In the semiconductor device of the present invention, a probe pad may not be provided in the first semiconductor chip.
An external electrode pad for connection to an external circuit may be formed along a periphery of the second semiconductor chip.
An insulative resin may be provided between the first semiconductor chip and the second semiconductor chip.
The first semiconductor chip and the second semiconductor chip may be encapsulated by an encapsulation resin.
A method for manufacturing a semiconductor device of the present invention includes the steps of: (a) preparing a first semiconductor wafer, the first semiconductor wafer including: a plurality of first semiconductor chip areas each of which is to be a first semiconductor chip; and a cut-off area for separating the plurality of first semiconductor chip areas from one another so as to obtain the first semiconductor chips, wherein: a first integrated circuit and a first electrode pad connected to the first integrated circuit are provided in each of the first semiconductor chip areas; and a probe pad connected to the first electrode pad is provided in the cut-off area; (b) inspecting each of the first semiconductor chips by contacting a probe to the probe pad; (c) forming a first bump electrode on the first electrode pad; (d) removing the cut-off area of the first semiconductor wafer so as to obtain the first semiconductor chips from the first semiconductor chip areas; (e) preparing a second semiconductor wafer, the second semiconductor wafer including a plurality of second semiconductor chip areas each of which includes a second integrated circuit, and a second electrode pad connected to the second integrated circuit, and each of which is to be a second semiconductor chip; (f) forming a second bump electrode on the second electrode pad formed in each of the second semiconductor chip areas; (g) heating and pressing the first bump electrode and the second bump electrode against each other so as to electrically connect the first bump electrode and the second bump electrode to each other; and (h) cutting the second semiconductor wafer so as to separate the second semiconductor chip areas from one another.
With the method of the present invention, the probe pad, which is no longer needed after the inspection, is cut off and removed from the first semiconductor chip.
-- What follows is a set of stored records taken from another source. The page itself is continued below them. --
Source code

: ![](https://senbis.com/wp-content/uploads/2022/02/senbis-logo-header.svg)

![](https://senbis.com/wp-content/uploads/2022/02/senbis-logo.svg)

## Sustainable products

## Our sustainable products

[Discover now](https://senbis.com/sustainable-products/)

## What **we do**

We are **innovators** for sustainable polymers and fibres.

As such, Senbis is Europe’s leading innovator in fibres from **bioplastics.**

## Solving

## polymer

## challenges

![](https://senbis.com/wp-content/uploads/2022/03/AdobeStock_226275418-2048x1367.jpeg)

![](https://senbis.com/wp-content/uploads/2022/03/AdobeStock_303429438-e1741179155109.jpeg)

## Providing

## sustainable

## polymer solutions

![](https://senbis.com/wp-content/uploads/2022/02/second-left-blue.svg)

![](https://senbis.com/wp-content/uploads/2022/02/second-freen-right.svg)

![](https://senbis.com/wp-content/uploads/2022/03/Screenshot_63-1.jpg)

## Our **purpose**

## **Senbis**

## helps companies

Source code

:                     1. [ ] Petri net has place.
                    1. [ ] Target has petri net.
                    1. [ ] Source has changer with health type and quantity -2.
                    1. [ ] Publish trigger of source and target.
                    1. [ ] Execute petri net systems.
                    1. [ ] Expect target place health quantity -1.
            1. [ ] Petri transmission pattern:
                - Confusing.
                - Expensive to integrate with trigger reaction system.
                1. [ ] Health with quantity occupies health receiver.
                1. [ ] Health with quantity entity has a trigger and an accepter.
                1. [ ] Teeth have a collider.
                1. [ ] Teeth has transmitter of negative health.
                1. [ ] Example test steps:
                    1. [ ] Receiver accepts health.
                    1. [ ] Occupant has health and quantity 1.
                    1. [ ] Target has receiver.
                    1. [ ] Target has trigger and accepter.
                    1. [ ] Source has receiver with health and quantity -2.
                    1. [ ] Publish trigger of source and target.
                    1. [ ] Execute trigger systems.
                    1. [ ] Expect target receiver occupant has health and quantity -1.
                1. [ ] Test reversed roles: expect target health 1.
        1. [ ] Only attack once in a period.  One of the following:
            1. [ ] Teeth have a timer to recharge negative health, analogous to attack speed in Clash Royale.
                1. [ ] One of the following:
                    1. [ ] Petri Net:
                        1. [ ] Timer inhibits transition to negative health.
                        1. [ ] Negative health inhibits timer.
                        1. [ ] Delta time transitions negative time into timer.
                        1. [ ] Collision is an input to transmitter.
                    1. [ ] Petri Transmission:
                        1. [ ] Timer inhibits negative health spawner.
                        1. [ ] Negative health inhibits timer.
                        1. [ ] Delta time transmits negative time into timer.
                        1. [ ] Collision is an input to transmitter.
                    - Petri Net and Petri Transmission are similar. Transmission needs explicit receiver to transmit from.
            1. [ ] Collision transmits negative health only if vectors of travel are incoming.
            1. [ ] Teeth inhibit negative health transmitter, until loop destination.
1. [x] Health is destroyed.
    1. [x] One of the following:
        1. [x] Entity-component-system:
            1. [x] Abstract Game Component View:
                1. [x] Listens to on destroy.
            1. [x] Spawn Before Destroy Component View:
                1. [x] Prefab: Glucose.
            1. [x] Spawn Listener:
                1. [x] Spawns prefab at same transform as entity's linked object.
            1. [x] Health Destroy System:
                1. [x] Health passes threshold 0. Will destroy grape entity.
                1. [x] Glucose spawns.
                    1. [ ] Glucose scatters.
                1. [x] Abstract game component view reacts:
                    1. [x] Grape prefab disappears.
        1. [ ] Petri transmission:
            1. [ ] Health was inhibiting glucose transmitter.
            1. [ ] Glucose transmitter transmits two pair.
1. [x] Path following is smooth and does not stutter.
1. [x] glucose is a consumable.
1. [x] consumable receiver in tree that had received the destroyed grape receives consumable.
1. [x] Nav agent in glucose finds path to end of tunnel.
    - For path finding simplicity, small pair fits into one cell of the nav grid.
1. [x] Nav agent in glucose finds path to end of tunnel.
Thus, the size of the first semiconductor chip is smaller than that of a conventional semiconductor chip. Therefore, it is possible to obtain a semiconductor device that is smaller than a conventional semiconductor device. Moreover, since the probe pad is cut off and removed from the first semiconductor chip, it is not necessary to take into consideration the capacitance and the inductance of the probe pad in the obtained semiconductor device. Therefore, according to the present invention, it is possible to obtain a semiconductor device in which the capacitance and the inductance of wires such as the electrode pad are smaller than those of the conventional semiconductor device.
In the step (g), an insulative resin may be supplied between the first semiconductor chip and the second semiconductor chip.
In the step (c) and the step (f), the first bump electrode and the second bump electrode may be formed by using one of an electroplating method, an electroless plating method, a printing method, a dipping method, and a stud bump method.
In the step (c), the first bump electrode may be made of one of an alloy containing tin and silver, an alloy containing tin and lead, tin, nickel, copper, indium, and gold.